Ante esta terrible realidad, llamar cobarde al que se va, o pendejo al que se queda, no es solo simple cicatería o sencillez de criterio, es una barbaridad deleznable, una injusta apreciación del contenido y la significación de tamaña decisión; es, además, una evidente señal de enanismo intelectual, propio del que ve todo en un cuadrito y no precisamente de los tantos que componen la obra del maestro Carlos Cruz-Diez que se exhibe en un pasillo del aeropuerto de Maiquetía.

Se trata de defender el derecho de los que quieren irse, y desde luego –como se ha dicho– de los que deciden quedarse. Porque eso es la libertad, albedrío, en eso consiste el ejercicio de las libertades públicas, a pesar del desgobierno que se empeña en coartarlo a cada rato, sin miramientos y teniendo en mala hora entre sus garras todo el andamiaje del poder del Estado.

La peste odia el estudio, repudia el conocimiento, aborrece el olor a lápiz y cuaderno, le huye al pupitre, aborrece la tiza y el pizarrón, se espanta con la universidad, maltrata a estudiantes y profesores, los atropella, los mata. No tiene paz con los libros.

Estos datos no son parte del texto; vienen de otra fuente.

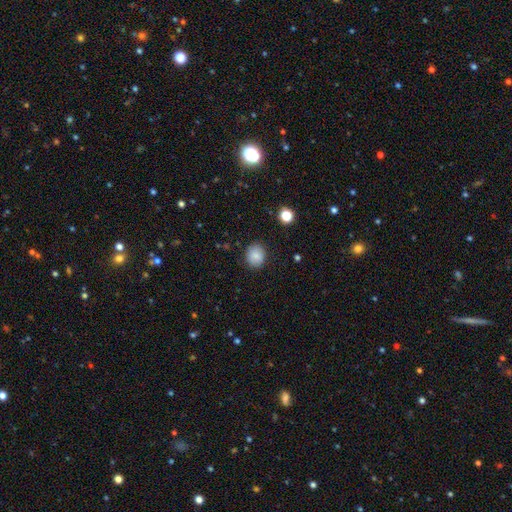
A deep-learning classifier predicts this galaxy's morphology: Overall: smooth (83%). How rounded: round (64%; in between 35%). Merging: none (85%).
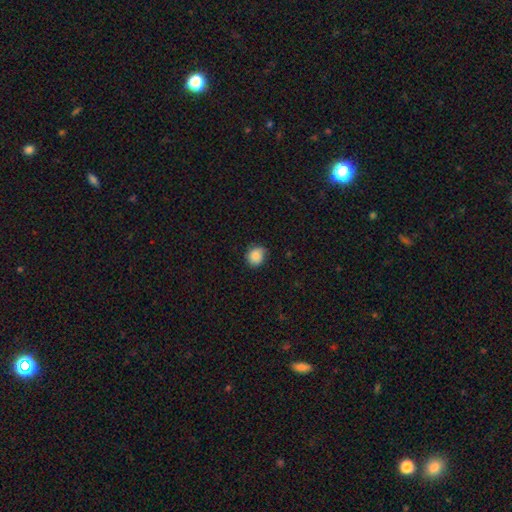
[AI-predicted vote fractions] Smooth or featured?
  - smooth: 84% *
  - star or artifact: 9%
  - featured or disk: 7%
How rounded?
  - round: 79% *
  - in between: 20%
  - cigar-shaped: 1%
Merging?
  - none: 74% *
  - minor disturbance: 22%
  - major disturbance: 4%
  - merger: 1%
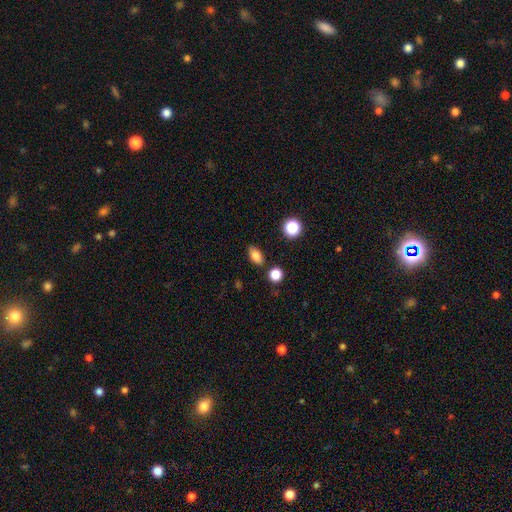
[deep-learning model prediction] Smooth or featured? smooth (81%)
How rounded? in between (83%)
Merging? none (84%)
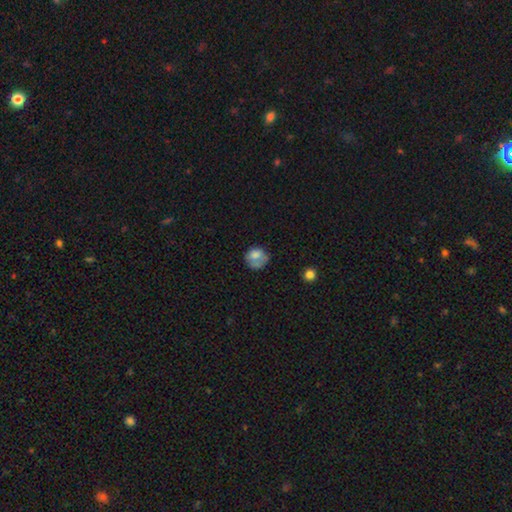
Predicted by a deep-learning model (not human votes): This is likely a smooth galaxy (71%). How rounded: likely round (69%). Merging: marginally none (44%).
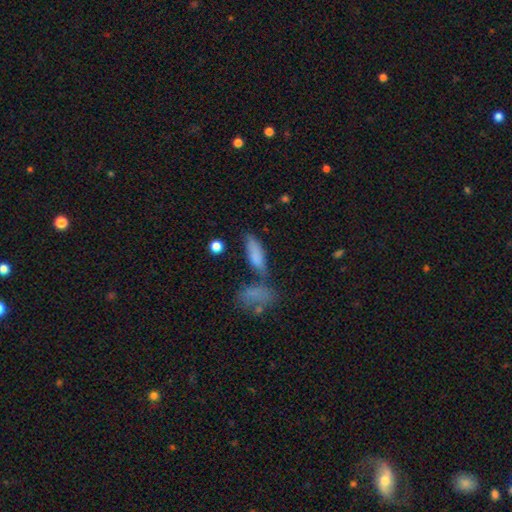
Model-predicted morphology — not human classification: The model was most divided on "how rounded": in between: 50%, cigar-shaped: 46%, round: 3%. More confident: smooth or featured — smooth (78%); merging — none (54%).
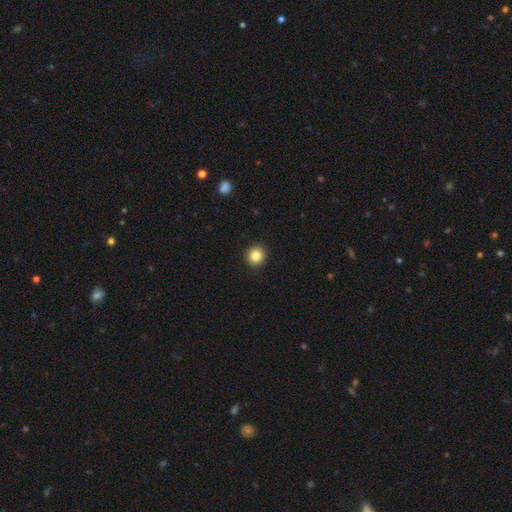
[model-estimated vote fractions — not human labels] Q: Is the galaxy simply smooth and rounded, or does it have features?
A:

Por eso me preocupa que no seamos capaces de darnos cuenta que el país va por un despeñadero, cuesta abajo en su rodada, como llora el tango. Incapaces de ponernos de acuerdo en un tema tan fundamental como es –ya no una percepción– sino un hecho triste,  un desolado infierno que nos dejó aquel milico golpista, hoy en manos del gobernante que dice ser su hijo, y de su equipo ineficiente que no han podido dar hasta ahora ni una señal de rectificación.

Siguen las amenazas a los medios y a todo aquel que piense distinto, el populismo que regala lo que no es suyo, mientras Maduro se ufana de ser un buen conductor de autobuses. No denuesto el oficio de chofer, no. Me refiero y rechazo uso y abusos de recursos públicos para consolidar esa otra metáfora de la pobreza que es el chavismo.

No tiene caso seguir en ese terreño proceloso y detestable al que nos ha llevado esa cosa aposentada en Miraflores, con el lenguaje incendiario propio y heredado de aquel milico golpista que no escatimó en sembrar el odio y el resentimiento en el país.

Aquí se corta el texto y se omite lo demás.